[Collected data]
※
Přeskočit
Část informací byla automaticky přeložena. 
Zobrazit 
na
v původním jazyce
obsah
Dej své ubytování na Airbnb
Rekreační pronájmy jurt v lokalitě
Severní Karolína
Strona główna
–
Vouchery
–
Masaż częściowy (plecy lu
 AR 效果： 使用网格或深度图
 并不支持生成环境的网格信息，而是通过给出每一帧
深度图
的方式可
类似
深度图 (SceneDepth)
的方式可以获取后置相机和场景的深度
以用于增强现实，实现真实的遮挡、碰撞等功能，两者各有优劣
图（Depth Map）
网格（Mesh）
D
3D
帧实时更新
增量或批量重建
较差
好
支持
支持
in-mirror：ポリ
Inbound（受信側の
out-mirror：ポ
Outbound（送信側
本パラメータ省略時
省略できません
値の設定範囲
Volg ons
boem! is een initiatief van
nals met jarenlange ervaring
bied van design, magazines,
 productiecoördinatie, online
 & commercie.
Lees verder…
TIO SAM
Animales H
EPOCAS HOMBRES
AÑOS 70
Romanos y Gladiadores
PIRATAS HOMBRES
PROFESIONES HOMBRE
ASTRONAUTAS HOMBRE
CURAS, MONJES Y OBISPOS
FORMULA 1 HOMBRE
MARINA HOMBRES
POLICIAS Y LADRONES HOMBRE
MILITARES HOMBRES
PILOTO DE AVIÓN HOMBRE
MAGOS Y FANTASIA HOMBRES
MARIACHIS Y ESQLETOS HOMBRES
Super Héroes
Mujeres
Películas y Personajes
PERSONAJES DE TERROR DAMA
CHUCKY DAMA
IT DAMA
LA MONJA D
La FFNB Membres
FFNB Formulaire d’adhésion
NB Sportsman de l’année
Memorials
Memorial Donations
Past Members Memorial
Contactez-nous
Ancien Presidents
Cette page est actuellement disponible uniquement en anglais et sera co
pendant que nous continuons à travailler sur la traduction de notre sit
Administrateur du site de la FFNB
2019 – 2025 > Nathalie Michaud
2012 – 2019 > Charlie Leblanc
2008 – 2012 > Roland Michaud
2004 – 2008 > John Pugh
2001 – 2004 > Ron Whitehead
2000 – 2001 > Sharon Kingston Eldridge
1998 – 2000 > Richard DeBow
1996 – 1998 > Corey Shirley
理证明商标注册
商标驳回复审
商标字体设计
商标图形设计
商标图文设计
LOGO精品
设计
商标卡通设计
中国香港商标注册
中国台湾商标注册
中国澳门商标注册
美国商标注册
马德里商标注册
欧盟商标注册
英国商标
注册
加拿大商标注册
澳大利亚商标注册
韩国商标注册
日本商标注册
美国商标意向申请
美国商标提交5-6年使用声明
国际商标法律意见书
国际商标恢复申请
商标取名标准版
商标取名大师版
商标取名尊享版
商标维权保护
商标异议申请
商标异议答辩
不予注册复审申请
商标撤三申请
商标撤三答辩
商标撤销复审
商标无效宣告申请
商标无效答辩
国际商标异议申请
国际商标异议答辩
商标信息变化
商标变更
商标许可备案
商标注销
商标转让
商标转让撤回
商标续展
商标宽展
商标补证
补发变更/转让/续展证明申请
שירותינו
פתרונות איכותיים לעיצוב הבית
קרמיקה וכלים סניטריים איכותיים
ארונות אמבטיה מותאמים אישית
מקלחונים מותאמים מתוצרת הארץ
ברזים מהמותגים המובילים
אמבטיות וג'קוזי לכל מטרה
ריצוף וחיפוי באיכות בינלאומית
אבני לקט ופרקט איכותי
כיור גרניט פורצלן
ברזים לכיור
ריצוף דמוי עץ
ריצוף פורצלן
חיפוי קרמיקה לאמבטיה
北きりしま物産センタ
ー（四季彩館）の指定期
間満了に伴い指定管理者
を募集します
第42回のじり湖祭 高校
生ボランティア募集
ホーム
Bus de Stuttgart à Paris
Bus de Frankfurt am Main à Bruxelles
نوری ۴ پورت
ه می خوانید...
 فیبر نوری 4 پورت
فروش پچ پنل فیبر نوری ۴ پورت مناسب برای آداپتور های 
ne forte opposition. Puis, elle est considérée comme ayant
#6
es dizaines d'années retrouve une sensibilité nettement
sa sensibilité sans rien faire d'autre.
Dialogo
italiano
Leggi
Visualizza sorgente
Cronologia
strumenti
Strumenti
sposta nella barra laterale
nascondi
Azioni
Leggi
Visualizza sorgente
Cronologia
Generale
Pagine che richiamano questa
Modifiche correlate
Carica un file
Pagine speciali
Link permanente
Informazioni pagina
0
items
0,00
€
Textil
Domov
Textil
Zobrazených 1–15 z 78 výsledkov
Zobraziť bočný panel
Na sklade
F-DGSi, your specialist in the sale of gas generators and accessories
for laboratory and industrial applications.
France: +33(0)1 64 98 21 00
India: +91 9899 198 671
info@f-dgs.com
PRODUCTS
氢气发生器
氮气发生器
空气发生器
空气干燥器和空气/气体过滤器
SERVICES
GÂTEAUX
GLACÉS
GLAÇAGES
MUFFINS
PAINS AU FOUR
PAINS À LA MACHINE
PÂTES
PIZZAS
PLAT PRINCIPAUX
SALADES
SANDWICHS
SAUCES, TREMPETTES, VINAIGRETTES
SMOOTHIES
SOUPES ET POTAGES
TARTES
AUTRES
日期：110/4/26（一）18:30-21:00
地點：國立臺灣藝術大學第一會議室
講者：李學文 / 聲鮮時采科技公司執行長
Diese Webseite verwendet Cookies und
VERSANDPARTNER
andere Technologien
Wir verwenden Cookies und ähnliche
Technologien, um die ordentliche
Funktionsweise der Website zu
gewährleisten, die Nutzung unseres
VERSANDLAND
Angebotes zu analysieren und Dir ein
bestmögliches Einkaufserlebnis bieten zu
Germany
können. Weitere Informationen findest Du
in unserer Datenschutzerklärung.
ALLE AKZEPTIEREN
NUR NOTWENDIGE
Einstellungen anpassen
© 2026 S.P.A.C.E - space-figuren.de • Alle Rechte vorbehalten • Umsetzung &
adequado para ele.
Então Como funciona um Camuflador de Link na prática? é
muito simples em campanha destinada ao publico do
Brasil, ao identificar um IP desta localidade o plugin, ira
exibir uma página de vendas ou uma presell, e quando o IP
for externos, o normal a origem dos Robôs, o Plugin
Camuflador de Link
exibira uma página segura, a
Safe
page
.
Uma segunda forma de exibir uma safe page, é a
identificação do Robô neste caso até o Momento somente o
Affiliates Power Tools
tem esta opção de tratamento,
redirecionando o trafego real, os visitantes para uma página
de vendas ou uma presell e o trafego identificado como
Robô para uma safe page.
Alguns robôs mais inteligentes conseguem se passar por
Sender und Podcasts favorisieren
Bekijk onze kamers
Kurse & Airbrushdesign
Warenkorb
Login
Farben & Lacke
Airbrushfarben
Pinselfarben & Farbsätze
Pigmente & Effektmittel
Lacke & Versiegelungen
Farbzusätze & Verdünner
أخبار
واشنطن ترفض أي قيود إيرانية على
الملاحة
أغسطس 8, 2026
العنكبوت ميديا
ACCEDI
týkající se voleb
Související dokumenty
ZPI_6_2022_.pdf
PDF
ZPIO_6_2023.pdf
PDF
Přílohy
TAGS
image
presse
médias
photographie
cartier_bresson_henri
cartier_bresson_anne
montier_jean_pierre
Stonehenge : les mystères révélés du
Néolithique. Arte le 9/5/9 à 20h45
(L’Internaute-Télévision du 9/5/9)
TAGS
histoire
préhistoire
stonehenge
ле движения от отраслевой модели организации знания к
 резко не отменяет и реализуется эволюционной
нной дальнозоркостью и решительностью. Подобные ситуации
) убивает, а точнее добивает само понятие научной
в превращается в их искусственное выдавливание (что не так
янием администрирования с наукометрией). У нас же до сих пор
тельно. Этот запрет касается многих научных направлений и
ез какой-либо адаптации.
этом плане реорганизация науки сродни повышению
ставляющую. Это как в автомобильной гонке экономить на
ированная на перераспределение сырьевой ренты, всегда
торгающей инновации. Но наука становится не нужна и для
※
*ACTION ITEM:* The answer must consist of each line from the entries that contains the string "קרמיקה".

*RESPONSE TO THE TASK:*
קרמיקה וכלים סניטריים איכותיים
חיפוי קרמיקה לאמבטיה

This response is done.